The “slow money” movement seeks to match locally produced and environmentally friendly food and artisanal products and services with fresh capital investment.
The growing philosophy embraces environmental and social benefits in addition to financial gains, says Priyanka Jayashankar, an adjunct assistant professor of management at the Iowa State University and lead author of the study.
“It’s about bringing money back into the soil and making sure capital is circulating locally,” Jayashankar says. “The idea is to not let the capital circulate so far or so fast as in more traditional investment plans.”
Triple bottom line
Slow money derives its name from the “slow food” movement, an alternative to fast food that promotes local ingredients, Jayashankar says. Investors following the slow money model embrace what she calls a “triple bottom line.” That means environmental and social benefits drive investment as much as profit does.
The slow money model generally requires a slower return on an investment, usually around seven years, she says. And the size of the investments usually falls short of those of traditional venture capital.

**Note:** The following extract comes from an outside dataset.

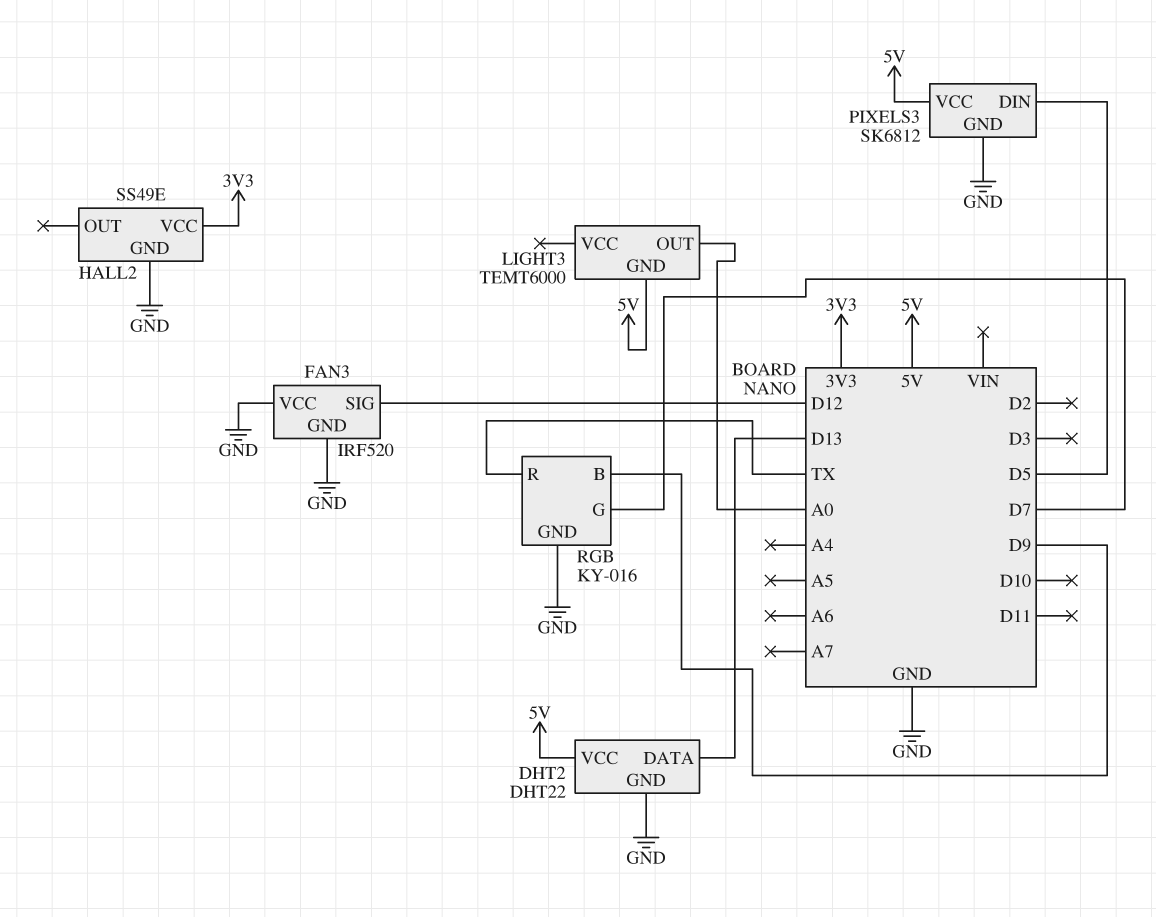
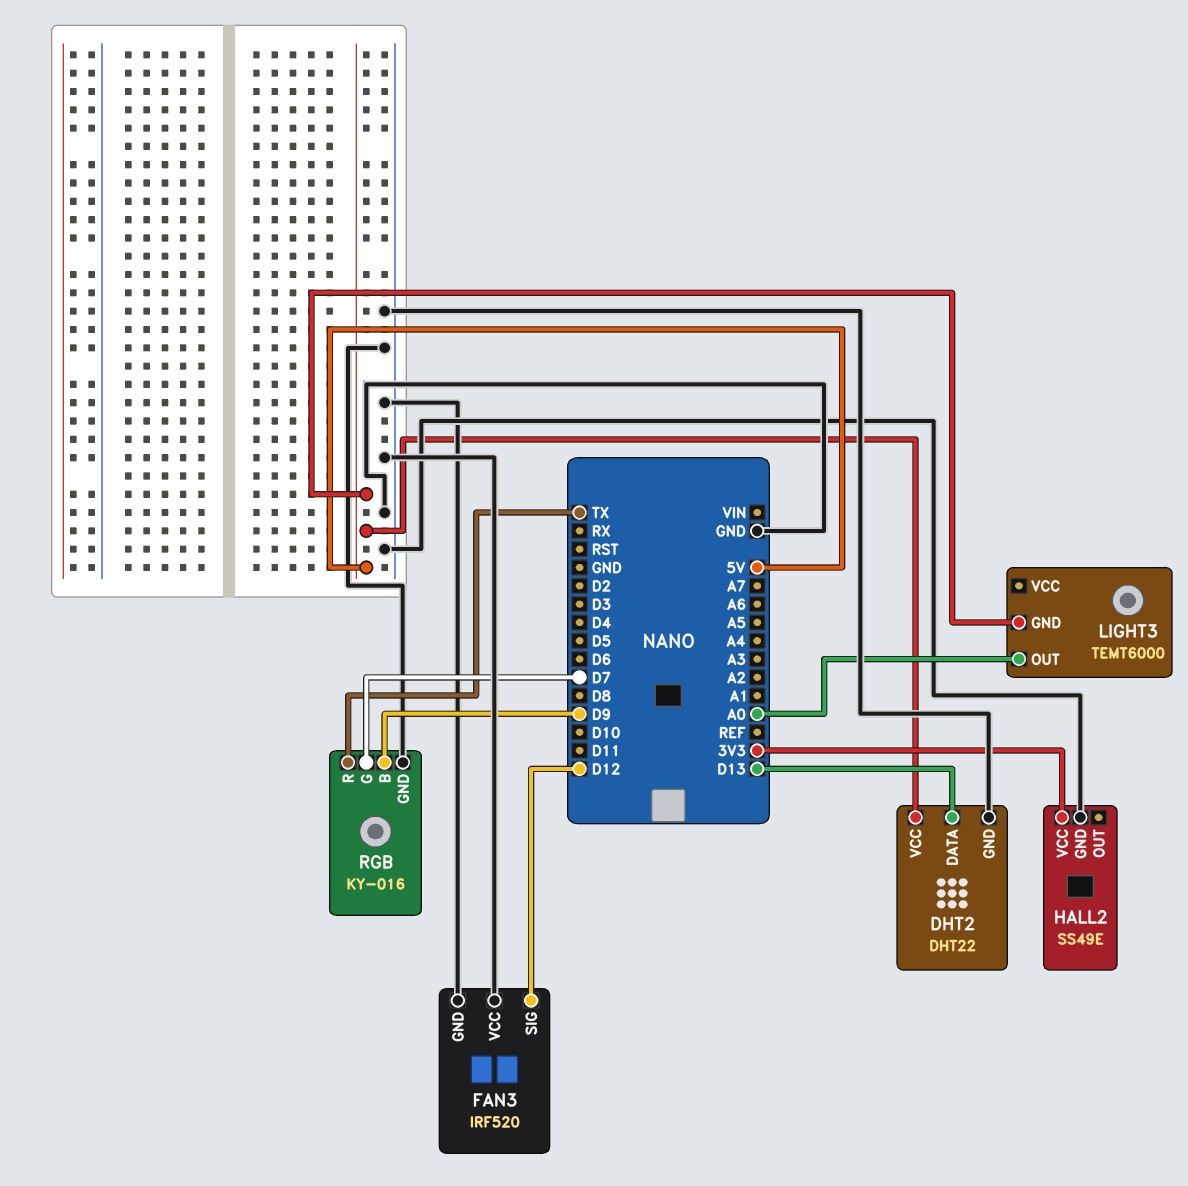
PIXELS3: SK6812 -> none
PIXELS3 pin DIN: D5 -> none
PIXELS3 pin GND: GND -> none
PIXELS3 pin VCC: 5V -> none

She says slow money investors have helped existing farms make the transition to organic production and new farms to lease land. Typical ag investment funds using the slow money model range from between $500,000 and $2.5 million, Jayashankar says.
Mark Rasmussen, director of Iowa State’s Leopold Center for Sustainable Agriculture and a coauthor of the paper, says slow money may provide a new model that could shape agriculture in the future.
Local food and slow money
Jayashankar says she wants to conduct further research into the viability of slow money in the developing world. She says the lack of conventional finance in developing countries often impedes the establishment of new, environmentally sustainable food production.
And in areas of the world where mainstream venture capital is often difficult to come by, slow money may have a role to play in feeding growing populations in the developing world.
Growing awareness about what’s in our food and where it comes from also has fueled the slow money philosophy, she says.
“As long as there’s a niche for local food, slow money has potential for consistent growth moving forward,” she says.
Arvind Ashta, a coauthor of the paper and a professor of finance at the Burgundy School of Business in Dijon, France, agreed that slow money has the potential to unlock environmental and cultural benefits.
“As fiduciary capitalism downscales from the Fortune 500 to slow money, such as investments in agriculture and in community development, we find that these smaller fiduciaries are taking more interest in sustainable development, both in terms of society and in terms of ecology and are willing to take a longer term and more reasonable economic perspective as a trade-off,” Ashta says.
The paper appears online in the journal Ecological Economics.